If you want to know what the color of the wine Pinot Noir is, you might do a quick Google search for “What color is Pinot Noir?”. Within less than a second Google tells you the (most probable) answer (see image below). Nowadays we are quite used to the power of Google Search — we are sometimes even disappointed if Google Search does not find a correct answer.
But have you ever thought about how powerful this search actually is? The search entry “What color is Pinot Noir?” is quite abstract. We didn’t specify that Pinot Noir is a wine; Google Search derived that from its known context. Then, Google Search finds the exact answer to the question, from a website on the internet. How does Google Search find exactly this data node in its graph with billions of indexed webpages?
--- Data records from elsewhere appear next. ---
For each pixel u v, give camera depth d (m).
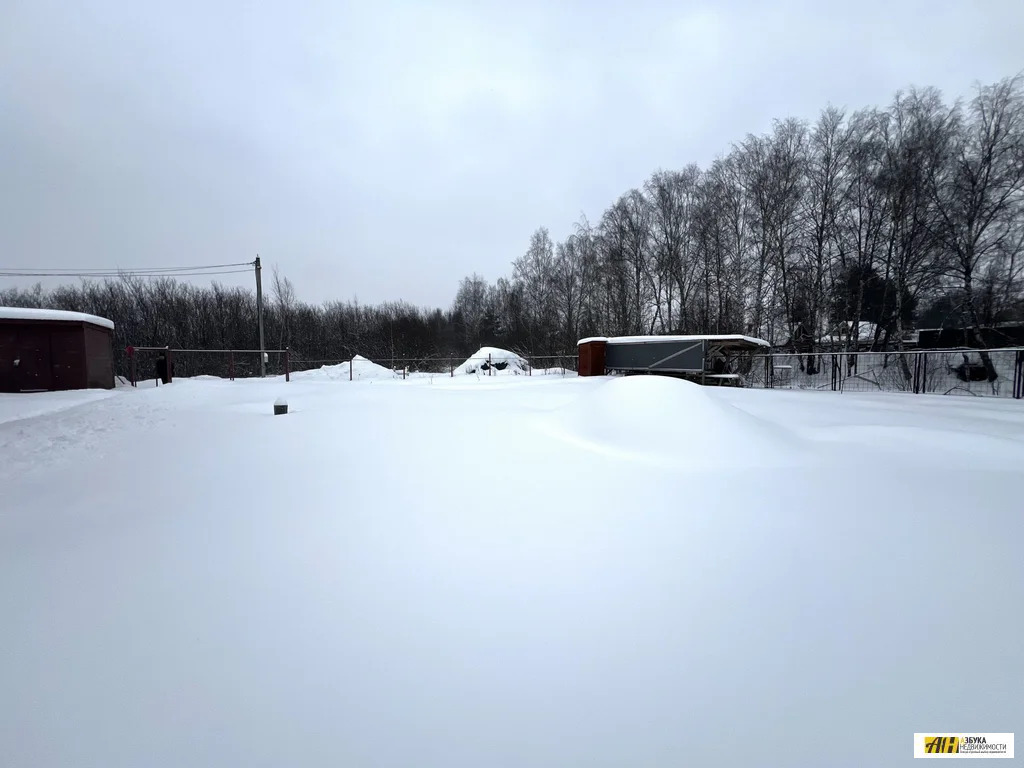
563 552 2.98
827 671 1.89
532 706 1.72
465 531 3.33
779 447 5.52
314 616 2.31
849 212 23.56
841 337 24.12
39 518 3.81
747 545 3.06
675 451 5.30
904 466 4.98
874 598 2.43
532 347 37.38
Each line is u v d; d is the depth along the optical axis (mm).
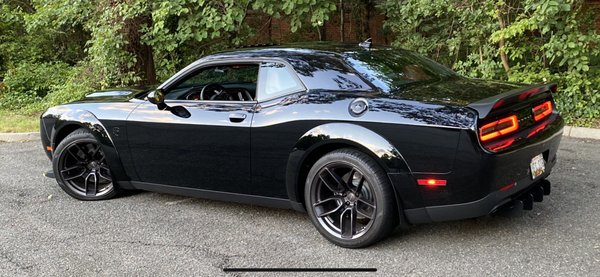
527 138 3480
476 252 3549
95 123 4879
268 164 3965
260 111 3982
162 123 4453
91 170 5172
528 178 3547
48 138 5328
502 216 4148
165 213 4695
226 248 3857
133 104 4766
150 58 10172
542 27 7383
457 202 3316
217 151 4184
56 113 5207
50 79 12539
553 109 4074
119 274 3482
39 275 3508
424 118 3320
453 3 8328
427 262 3445
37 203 5113
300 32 11688
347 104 3623
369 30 12016
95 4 9828
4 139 8688
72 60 14227
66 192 5234
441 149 3258
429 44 9469
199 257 3715
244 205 4832
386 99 3541
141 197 5199
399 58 4238
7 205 5074
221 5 9203
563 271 3219
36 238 4180
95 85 10297
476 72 8594
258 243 3924
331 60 3910
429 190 3363
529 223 3996
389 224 3551
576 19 7523
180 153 4410
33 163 6871
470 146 3178
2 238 4203
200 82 4727
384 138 3432
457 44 8789
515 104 3480
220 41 10016
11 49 13258
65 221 4566
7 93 12203
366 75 3766
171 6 8656
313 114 3703
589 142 6680
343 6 11328
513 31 7488
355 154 3562
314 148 3703
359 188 3658
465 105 3291
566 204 4375
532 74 7879
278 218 4445
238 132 4035
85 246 3984
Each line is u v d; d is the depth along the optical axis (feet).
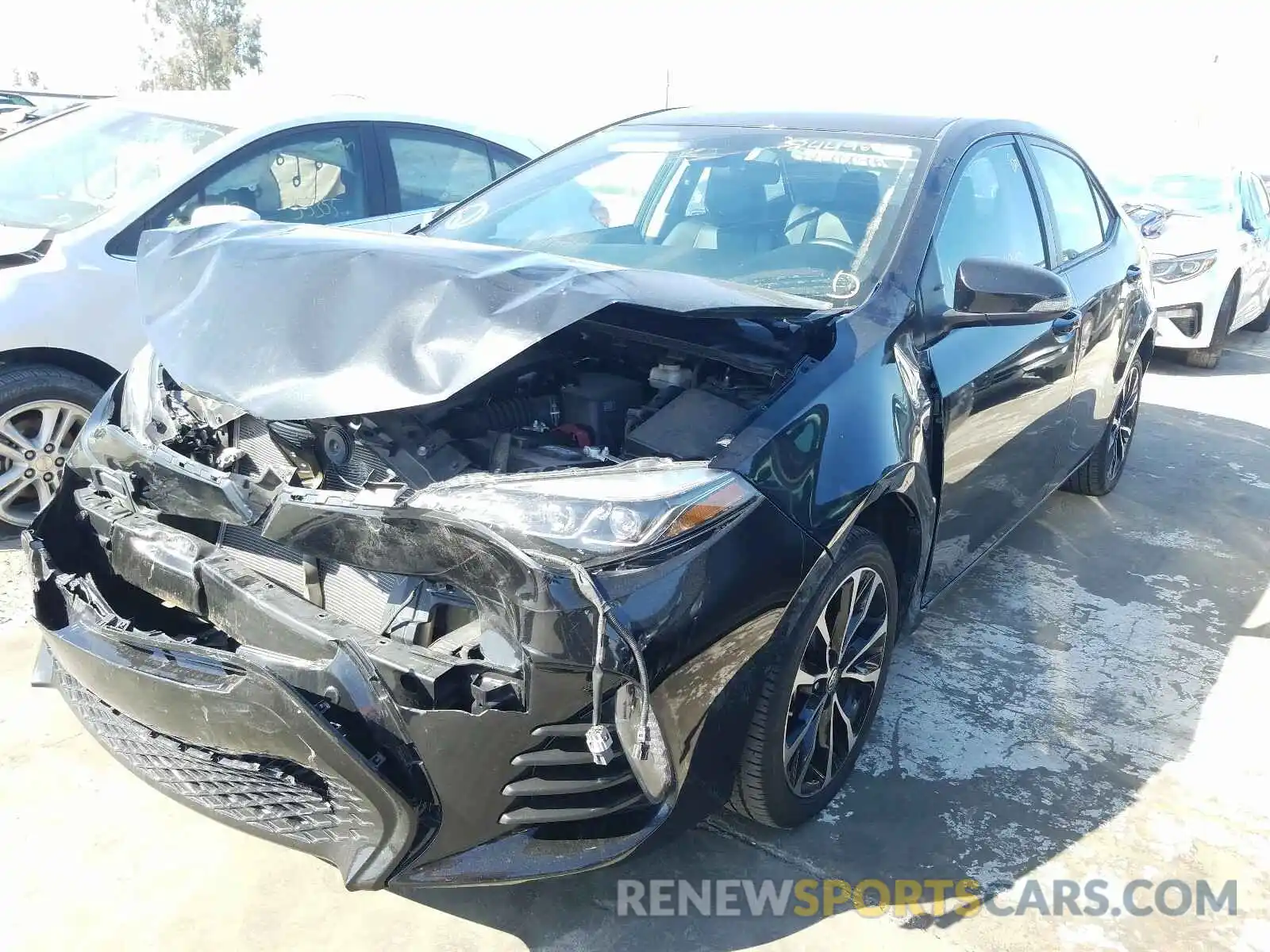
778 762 7.67
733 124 11.57
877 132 10.87
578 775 6.36
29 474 12.52
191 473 7.18
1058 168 13.35
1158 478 18.37
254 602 6.60
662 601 6.22
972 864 8.28
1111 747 9.99
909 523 8.83
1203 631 12.64
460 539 6.14
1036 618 12.66
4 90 42.75
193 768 6.82
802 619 7.38
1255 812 9.13
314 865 7.92
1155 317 16.47
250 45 134.72
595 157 11.74
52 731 9.24
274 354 7.02
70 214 13.74
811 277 9.16
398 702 6.09
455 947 7.18
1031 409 11.34
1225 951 7.55
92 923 7.22
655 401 7.66
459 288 7.02
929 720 10.27
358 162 16.33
And how can it predict the relation between the query and the data node? Those are questions that we usually don’t need to think about because we’re happy that open search engines like Google Search, Bing, DuckDuckGo, or equivalents take care of that for us.
There is, however, a case popping up that open search engines can’t help you with: searching through your own data. Imagine you could search through your data in a similar fashion as you are used to with open data. Searching through unstructured data is difficult, and usually takes a lot of human effort. An open-source vector search engine like Weaviate can solve this for you.
In this article, I’ll show you how to easily set up Weaviate with your own data. The cool thing is, I only use data and software that is openly available. The vector search engine Weaviate is open-source, the open transformer model sentence-transformers/msmarco-distilroberta-base-v2 that I connect to Weaviate as a vectorization module, and a free sample dataset of wine reviews from Kaggle.
Weaviate is an open-source vector search engine. Unlike traditional databases, Weaviate stores data as vectors in a high-dimensional space. The position (the vectors) of individual data objects is automatically determined by a vectorization module, which is a pre-trained machine learning model. Here, I’m demonstrating how the popular transformers module sentence-transformers/msmarco-distilroberta-base-v2 (which is an excellent model for asymmetric search) can be used to let Weaviate understand your data. If you want to learn more about Weaviate and its transformers module, check the documentation. Using an out-of-the-box module with Weaviate, you don’t have to worry about how your data is stored with context, how relations between concepts are made, or how search results are found. The only thing you need to do is tell Weaviate what your data looks like and import your data, and you’re ready to fire away search queries!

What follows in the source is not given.